Stored data entries
_ _ _

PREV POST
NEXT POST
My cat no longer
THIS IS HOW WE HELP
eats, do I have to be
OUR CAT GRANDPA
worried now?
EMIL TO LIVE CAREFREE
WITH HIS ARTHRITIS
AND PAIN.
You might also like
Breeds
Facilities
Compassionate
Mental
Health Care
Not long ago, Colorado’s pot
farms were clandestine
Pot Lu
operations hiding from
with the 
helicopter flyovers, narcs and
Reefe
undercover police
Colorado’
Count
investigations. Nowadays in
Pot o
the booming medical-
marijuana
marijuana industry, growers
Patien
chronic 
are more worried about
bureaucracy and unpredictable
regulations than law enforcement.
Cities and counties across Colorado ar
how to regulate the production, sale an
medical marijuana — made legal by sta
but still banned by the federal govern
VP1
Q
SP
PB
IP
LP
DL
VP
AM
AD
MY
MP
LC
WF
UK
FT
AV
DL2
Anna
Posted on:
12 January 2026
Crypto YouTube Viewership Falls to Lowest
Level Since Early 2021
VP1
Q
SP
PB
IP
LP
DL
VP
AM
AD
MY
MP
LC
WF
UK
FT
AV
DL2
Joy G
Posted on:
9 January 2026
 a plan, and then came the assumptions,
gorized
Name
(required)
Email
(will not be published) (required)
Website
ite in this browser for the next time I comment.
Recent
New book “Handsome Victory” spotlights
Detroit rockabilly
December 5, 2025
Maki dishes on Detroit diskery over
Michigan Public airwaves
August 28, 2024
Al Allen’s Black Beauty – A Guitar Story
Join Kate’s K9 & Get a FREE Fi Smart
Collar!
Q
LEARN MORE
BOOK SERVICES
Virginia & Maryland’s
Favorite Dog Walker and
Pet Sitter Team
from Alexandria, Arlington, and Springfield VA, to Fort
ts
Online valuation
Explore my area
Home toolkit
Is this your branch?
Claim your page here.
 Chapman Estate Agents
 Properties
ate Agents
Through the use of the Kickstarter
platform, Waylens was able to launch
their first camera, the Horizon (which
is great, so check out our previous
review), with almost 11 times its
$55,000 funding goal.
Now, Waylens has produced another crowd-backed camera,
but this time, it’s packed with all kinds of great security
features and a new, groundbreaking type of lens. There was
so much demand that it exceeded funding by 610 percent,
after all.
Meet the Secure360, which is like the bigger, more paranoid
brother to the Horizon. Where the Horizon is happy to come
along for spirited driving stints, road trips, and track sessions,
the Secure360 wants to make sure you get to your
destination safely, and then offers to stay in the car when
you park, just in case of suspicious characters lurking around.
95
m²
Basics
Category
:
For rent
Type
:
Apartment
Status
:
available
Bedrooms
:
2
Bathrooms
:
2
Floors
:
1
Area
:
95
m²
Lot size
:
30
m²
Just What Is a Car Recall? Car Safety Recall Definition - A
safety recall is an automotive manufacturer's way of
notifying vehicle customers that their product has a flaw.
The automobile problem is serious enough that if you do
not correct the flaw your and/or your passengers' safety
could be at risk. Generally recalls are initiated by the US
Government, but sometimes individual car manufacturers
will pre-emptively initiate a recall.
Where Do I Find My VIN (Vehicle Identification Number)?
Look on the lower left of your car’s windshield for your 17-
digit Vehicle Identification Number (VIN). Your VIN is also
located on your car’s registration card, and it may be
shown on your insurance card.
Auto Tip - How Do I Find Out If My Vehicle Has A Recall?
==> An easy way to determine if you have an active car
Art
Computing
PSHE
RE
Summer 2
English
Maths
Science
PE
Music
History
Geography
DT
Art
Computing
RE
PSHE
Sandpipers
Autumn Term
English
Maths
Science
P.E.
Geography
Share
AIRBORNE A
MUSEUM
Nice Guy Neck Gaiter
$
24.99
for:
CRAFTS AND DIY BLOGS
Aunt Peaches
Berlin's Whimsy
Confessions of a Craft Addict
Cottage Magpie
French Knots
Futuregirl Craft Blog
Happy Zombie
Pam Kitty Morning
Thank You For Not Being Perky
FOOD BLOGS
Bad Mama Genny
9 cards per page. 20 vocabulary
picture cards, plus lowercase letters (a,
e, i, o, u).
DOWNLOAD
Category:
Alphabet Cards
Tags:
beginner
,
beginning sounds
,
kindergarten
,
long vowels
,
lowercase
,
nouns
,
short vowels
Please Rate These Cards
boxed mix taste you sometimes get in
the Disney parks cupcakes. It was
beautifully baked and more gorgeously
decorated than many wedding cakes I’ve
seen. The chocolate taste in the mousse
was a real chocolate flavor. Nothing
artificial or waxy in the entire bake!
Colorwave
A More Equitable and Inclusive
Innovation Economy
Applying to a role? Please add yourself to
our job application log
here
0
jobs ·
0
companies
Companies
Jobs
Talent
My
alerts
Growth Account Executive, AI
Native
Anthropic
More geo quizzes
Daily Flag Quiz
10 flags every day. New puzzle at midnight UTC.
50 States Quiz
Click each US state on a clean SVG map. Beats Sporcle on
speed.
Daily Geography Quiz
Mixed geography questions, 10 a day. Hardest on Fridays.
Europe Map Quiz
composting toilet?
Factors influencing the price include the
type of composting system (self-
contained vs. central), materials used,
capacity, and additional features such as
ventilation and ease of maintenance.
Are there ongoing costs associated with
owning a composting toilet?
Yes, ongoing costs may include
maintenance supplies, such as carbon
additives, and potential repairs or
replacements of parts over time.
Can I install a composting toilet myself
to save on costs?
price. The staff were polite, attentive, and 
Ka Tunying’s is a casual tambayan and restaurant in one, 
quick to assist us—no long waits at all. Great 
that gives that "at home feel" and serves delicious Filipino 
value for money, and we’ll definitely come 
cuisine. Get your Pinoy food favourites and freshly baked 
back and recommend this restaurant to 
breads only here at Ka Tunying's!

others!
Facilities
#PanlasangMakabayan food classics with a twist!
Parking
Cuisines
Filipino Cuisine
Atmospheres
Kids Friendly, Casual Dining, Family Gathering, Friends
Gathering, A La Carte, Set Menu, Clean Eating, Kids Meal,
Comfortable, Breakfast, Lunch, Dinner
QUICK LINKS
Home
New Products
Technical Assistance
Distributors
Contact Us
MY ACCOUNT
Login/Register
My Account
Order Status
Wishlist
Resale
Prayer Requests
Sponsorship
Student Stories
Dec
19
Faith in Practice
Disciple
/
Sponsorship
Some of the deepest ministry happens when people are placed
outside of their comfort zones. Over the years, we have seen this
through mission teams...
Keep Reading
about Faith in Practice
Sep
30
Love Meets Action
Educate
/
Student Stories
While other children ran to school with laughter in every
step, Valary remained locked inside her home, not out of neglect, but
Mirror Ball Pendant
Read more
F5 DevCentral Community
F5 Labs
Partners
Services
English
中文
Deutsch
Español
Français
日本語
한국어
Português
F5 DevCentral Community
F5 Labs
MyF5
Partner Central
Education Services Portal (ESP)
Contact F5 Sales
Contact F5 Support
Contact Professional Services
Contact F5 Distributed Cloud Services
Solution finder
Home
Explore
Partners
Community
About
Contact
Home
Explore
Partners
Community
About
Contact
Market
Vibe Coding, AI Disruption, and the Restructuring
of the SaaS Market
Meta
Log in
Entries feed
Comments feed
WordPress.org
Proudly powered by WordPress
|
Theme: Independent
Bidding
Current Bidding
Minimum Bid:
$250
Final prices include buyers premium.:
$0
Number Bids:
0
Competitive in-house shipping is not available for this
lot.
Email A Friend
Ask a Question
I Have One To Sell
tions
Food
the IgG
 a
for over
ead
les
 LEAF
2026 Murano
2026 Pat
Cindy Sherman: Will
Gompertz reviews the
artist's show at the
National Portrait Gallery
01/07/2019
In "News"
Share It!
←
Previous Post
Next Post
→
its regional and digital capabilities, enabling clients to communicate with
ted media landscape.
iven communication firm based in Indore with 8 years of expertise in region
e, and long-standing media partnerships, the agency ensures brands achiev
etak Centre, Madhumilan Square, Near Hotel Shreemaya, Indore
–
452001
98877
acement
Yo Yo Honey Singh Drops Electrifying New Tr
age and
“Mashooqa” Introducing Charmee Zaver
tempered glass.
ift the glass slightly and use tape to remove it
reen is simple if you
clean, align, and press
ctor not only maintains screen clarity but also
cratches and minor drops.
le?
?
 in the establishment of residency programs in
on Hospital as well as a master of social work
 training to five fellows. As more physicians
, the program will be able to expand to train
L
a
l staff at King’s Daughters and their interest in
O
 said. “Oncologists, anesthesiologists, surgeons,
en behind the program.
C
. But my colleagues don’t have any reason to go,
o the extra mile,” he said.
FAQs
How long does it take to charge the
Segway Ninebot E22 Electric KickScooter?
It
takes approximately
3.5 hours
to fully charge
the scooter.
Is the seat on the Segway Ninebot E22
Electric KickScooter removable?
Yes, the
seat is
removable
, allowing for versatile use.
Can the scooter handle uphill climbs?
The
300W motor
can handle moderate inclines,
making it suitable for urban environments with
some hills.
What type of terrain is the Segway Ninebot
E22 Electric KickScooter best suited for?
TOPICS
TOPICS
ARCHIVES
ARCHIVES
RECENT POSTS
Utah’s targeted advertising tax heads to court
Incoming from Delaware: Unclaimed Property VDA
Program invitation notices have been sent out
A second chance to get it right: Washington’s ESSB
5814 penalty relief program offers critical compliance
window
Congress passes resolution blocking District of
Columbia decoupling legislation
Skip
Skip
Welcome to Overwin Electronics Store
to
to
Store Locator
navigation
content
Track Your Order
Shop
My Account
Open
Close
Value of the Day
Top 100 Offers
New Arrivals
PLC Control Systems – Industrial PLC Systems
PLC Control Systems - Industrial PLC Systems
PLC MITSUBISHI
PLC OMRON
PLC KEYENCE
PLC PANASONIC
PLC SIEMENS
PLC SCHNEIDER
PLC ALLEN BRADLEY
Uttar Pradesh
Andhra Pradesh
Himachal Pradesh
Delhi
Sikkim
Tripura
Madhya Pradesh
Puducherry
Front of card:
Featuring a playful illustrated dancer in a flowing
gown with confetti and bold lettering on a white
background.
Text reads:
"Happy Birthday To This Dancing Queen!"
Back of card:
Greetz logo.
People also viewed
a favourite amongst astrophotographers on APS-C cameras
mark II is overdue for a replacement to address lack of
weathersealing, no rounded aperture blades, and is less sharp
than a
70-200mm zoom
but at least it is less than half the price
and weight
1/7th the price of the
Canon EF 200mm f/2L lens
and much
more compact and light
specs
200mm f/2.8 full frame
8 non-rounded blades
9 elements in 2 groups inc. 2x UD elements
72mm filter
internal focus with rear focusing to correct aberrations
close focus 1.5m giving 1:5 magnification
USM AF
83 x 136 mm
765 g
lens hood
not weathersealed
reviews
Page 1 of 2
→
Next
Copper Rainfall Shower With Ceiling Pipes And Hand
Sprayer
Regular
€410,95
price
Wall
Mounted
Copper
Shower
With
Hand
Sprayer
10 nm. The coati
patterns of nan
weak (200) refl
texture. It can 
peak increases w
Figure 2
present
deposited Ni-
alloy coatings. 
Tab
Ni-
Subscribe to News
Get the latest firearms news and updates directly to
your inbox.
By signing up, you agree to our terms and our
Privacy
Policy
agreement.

_ _ _

- WHAT YOU SHOULD DO
Copy the lines from the start of the rows through the line containing "are more worried about", inclusive, reproducing them exactly.

- PROBLEM SOLUTION
PREV POST
NEXT POST
My cat no longer
THIS IS HOW WE HELP
eats, do I have to be
OUR CAT GRANDPA
worried now?
EMIL TO LIVE CAREFREE
WITH HIS ARTHRITIS
AND PAIN.
You might also like
Breeds
Facilities
Compassionate
Mental
Health Care
Not long ago, Colorado’s pot
farms were clandestine
Pot Lu
operations hiding from
with the 
helicopter flyovers, narcs and
Reefe
undercover police
Colorado’
Count
investigations. Nowadays in
Pot o
the booming medical-
marijuana
marijuana industry, growers
Patien
chronic 
are more worried about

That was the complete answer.